In the process, Sachse said, the students learned economic concepts such as supply and demand, figuring costs and persuasive advertising.
It’s something her class does every year. But she entered the contest on a whim after seeing a flier for it.
She didn’t even realize it was a national contest at first with about 50 other schools. She thought she’d deliver their contest entry in person and headed to the local Nestle factory just to learn the contact person was in California.
At the end of the year, a group of Nestle workers stopped by with ice cream and Minute to Win It like games for the kids — “just a fun ending to the year,” Sachse said. The school also received a total of $1,500 with Sachse’s and Lallathin’s classrooms receiving $500 each.
Sasche said she’ll probably buy books for her classroom with the money.

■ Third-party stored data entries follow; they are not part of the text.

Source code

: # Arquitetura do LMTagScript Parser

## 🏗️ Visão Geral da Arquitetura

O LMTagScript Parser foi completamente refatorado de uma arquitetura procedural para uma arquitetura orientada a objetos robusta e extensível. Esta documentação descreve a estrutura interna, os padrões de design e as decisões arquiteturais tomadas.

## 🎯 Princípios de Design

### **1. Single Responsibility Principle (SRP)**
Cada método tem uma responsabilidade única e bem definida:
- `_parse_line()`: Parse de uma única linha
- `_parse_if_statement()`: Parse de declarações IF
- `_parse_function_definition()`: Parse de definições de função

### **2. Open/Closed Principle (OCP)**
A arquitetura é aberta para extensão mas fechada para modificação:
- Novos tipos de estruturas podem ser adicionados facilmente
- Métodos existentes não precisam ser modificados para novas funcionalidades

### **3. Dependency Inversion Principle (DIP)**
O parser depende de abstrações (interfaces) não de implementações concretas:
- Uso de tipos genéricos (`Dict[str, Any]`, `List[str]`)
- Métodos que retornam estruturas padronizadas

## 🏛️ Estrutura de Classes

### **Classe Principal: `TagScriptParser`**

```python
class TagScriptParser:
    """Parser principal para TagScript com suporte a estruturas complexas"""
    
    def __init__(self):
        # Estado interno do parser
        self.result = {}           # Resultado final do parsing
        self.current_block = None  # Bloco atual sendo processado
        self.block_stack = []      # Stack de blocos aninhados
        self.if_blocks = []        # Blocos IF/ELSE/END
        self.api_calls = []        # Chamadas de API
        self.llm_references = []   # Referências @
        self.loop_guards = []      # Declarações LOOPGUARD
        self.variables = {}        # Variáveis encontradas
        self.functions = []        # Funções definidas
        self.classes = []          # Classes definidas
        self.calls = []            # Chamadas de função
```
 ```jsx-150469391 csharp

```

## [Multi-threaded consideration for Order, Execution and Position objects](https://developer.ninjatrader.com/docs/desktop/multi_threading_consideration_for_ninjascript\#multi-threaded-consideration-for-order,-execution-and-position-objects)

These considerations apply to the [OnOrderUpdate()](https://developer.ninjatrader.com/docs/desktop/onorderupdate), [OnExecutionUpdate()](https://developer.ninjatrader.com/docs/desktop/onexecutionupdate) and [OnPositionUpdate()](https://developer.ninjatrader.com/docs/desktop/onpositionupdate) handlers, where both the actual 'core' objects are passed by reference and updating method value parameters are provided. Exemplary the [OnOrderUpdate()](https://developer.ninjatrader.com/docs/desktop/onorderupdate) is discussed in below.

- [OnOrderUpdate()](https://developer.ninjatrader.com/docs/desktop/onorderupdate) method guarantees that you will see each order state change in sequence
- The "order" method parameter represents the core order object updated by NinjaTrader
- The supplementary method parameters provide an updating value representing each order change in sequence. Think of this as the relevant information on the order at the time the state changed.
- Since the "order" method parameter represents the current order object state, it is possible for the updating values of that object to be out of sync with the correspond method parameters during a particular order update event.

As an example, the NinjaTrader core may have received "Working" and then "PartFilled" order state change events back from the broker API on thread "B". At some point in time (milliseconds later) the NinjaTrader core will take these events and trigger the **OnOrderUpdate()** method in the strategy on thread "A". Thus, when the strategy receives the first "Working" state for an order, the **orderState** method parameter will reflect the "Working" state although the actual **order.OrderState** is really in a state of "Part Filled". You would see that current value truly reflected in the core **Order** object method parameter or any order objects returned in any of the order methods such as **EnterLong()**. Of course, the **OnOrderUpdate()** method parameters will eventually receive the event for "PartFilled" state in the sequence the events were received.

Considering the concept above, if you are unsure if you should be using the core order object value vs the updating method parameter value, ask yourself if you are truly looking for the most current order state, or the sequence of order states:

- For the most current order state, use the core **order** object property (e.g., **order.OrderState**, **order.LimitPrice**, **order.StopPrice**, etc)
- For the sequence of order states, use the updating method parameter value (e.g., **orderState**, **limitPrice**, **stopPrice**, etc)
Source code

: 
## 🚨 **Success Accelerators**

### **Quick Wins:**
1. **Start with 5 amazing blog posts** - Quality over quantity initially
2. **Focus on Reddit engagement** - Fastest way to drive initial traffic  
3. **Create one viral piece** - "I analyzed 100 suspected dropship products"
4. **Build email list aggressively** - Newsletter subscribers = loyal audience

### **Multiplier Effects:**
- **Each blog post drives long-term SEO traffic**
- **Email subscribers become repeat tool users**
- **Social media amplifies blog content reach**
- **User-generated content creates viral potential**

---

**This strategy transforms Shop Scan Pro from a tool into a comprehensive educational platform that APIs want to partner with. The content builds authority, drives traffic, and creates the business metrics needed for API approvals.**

She added that she’s very proud of the kids and thinks “they realized the impact” of their work.
“Not one child said ‘can I keep this money?’” she said. “They all were very giving.”
Schieve said the money the kids raised will go toward helping the animals, whether it be to spay or neuter them, give them vaccinations or feed them, etc.
The organization runs completely on donations and fundraisers like Tenth Street’s, she said, so the Humane Society really relies on its community.
“That was fabulous,” she said. “Oh my gosh, it was so unbelievable what those kids accomplished.”
Entries in the Nestle contest were judged based on content, creativity and the overall impact of the community service project.
East Elementary School in Pendleton received second place for making scarves for elderly residents at a retirement home and singing carols when they delivered the wrapped gifts.
They then gave their reward money to students in Moore, Okla., after the deadly tornado that struck in May.